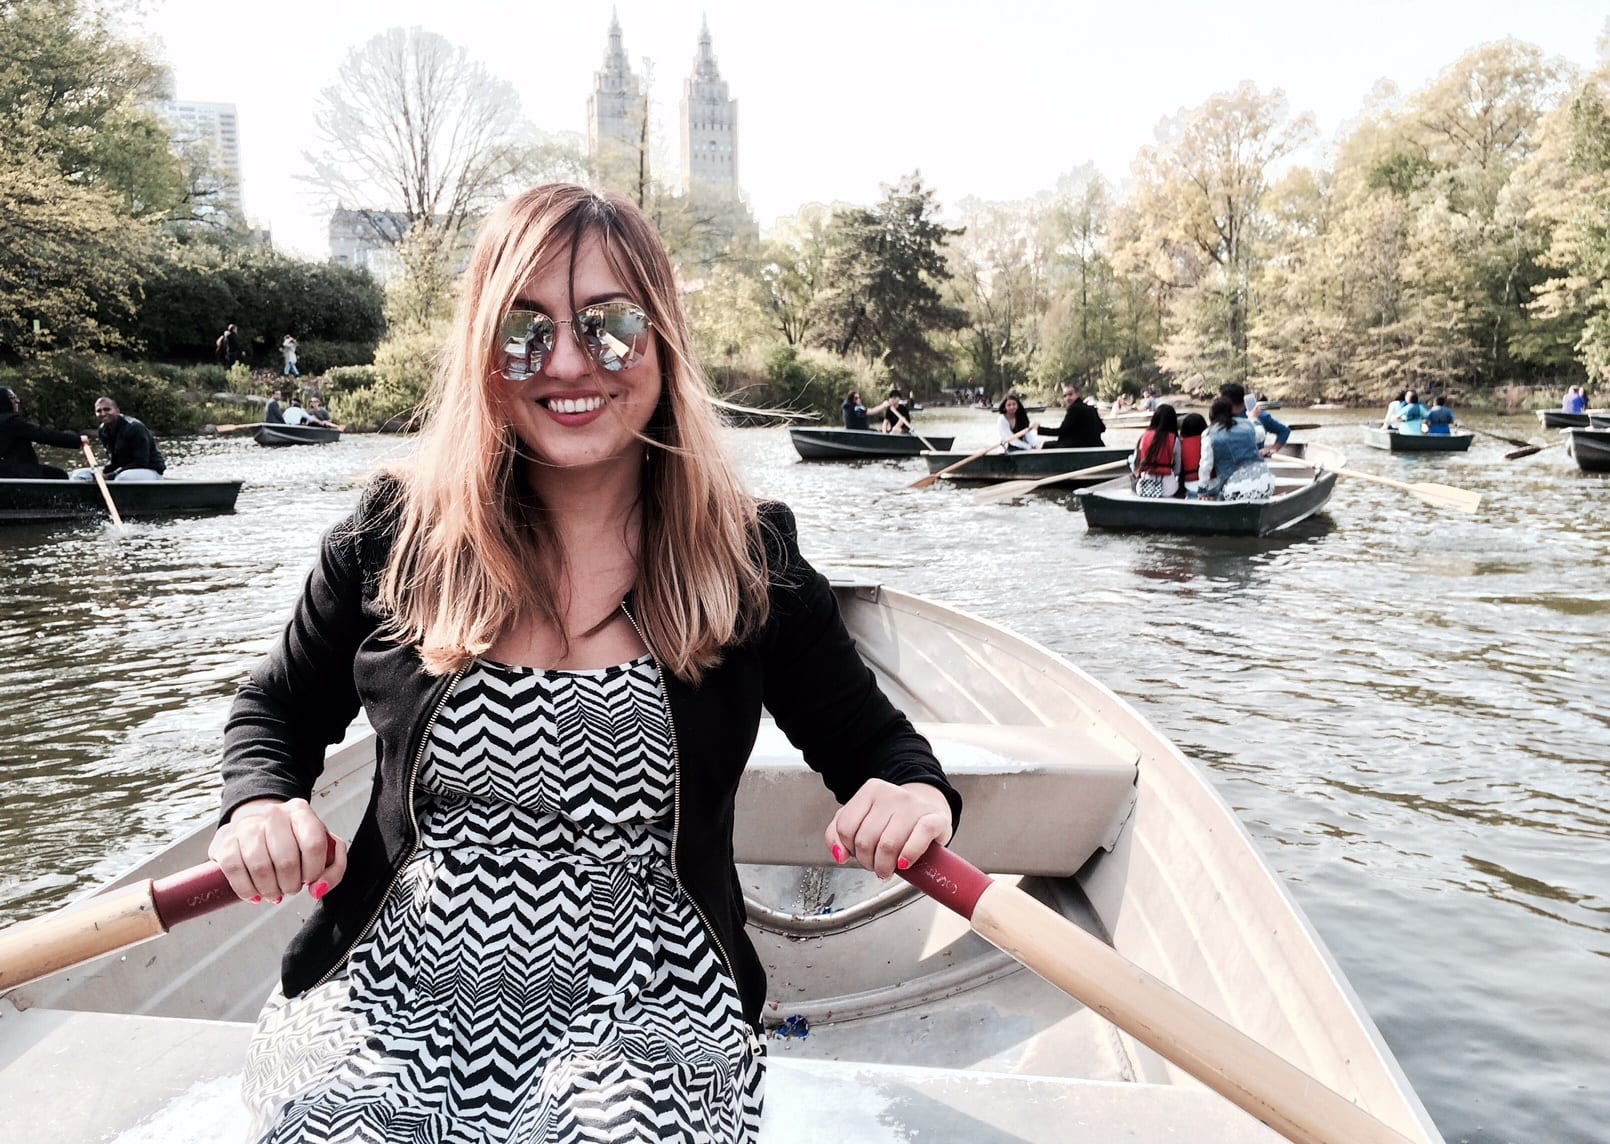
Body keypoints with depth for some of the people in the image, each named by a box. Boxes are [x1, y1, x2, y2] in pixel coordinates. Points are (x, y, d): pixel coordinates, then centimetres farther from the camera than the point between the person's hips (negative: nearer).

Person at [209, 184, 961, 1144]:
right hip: (398, 989, 1)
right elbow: (277, 714, 13)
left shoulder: (750, 560, -3)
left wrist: (915, 792, -18)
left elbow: (873, 743, 6)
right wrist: (258, 805, -8)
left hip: (643, 1004, 0)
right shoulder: (399, 535, -1)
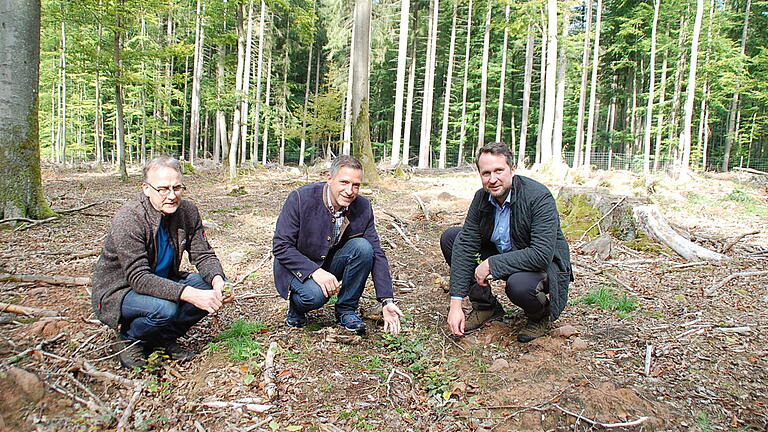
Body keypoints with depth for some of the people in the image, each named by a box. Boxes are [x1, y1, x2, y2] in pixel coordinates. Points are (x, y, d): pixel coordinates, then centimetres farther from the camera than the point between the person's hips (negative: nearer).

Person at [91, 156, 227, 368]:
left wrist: (217, 279, -27)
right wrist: (189, 294, -43)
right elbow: (138, 278, -31)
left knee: (215, 287, -13)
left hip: (162, 282, 6)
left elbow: (203, 255, -3)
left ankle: (163, 338, 3)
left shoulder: (188, 211, -7)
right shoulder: (128, 219, -25)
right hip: (118, 292, -6)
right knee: (165, 307, -35)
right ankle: (128, 339, 0)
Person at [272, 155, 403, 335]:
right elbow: (280, 246, -19)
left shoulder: (363, 207, -12)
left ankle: (347, 310, -7)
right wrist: (315, 271, -32)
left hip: (332, 265, 4)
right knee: (315, 294, -35)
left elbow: (377, 254, -9)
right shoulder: (300, 198, -22)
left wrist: (387, 301, -16)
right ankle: (296, 306, 4)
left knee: (363, 247, -24)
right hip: (299, 269, -3)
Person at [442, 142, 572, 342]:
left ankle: (541, 316, -1)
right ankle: (486, 306, 5)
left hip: (545, 265, -6)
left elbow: (542, 255, -34)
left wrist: (492, 264, -30)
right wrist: (456, 303, -20)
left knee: (519, 284, -40)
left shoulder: (539, 197, -27)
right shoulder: (482, 197, -9)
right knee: (450, 237, -6)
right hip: (501, 254, 6)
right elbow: (466, 244, -14)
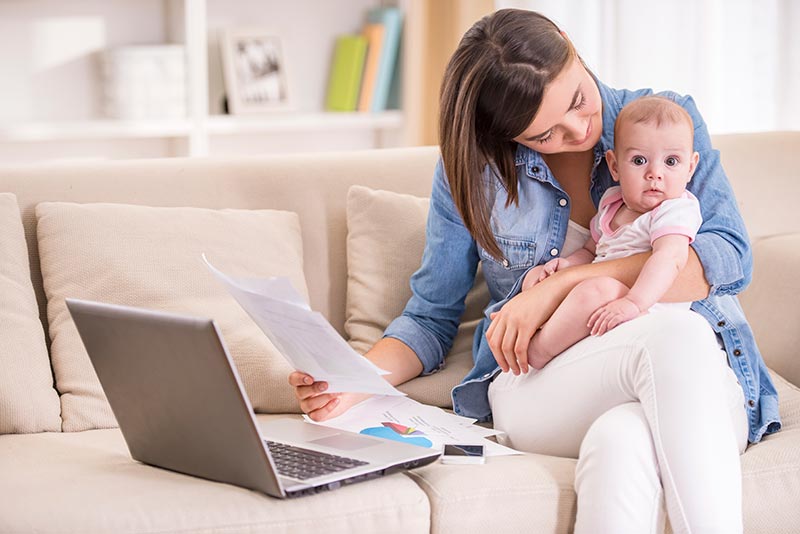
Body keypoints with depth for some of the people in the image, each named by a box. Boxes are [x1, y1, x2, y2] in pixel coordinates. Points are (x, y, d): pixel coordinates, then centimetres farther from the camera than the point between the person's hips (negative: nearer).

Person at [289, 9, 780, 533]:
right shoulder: (471, 167, 4)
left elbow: (731, 257, -10)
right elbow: (432, 317, 12)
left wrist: (562, 283, -16)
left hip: (696, 376, 0)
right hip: (540, 387, 0)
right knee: (675, 333, -36)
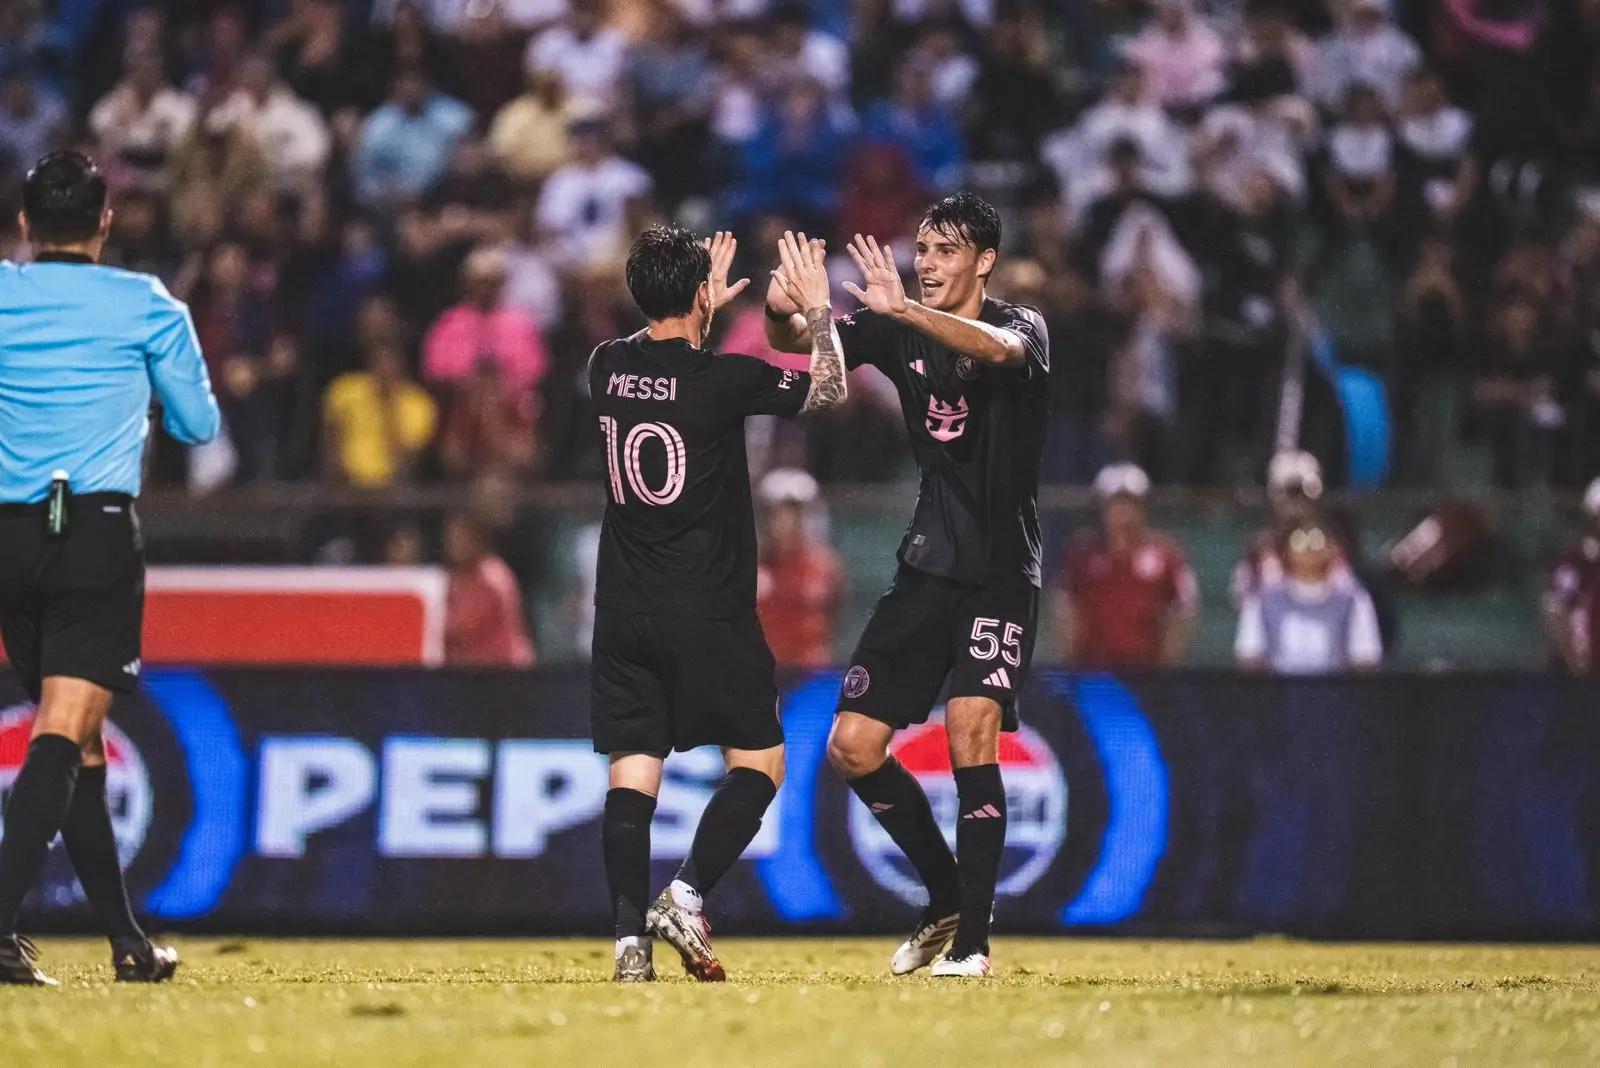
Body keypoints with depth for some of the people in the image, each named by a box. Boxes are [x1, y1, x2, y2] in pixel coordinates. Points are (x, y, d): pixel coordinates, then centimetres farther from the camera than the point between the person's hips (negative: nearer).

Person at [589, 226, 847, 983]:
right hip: (708, 611, -5)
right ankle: (687, 898, -10)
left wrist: (707, 312, 38)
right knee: (759, 761, 7)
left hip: (623, 612, 5)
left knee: (632, 771, 2)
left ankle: (630, 937, -9)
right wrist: (818, 310, 17)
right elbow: (829, 390, 4)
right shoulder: (723, 379, -12)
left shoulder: (608, 369, 3)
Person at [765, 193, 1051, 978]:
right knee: (852, 749, 1)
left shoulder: (1021, 325, -9)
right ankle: (947, 900, 20)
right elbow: (798, 343, -4)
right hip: (927, 567, 6)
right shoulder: (900, 331, 5)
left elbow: (998, 350, -33)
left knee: (971, 728, -23)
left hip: (1002, 572, -6)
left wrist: (903, 308, -48)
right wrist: (783, 311, -29)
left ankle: (973, 941, -16)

_ _ _ _

**Work item**
Your task is to return the lines above, from the first one up to and including the line containing "right shoulder: (399, 535, -1)", minus any pictures.

**Result for this exercise**
Body keypoints with depth for some of the people in the image, each named by a box. Boxes are [x1, y1, x2, y2] in pixel coordinates. Points are (x, y, d): pixel coordinates, then centimetres farther from the camera than the point between the person's hips (negative: nearer).

Person at [209, 184, 961, 1144]:
right hip: (398, 989, 1)
right elbow: (277, 714, 13)
left shoulder: (750, 560, -3)
left wrist: (915, 792, -18)
left elbow: (873, 743, 6)
right wrist: (258, 805, -8)
left hip: (643, 1004, 0)
right shoulder: (399, 535, -1)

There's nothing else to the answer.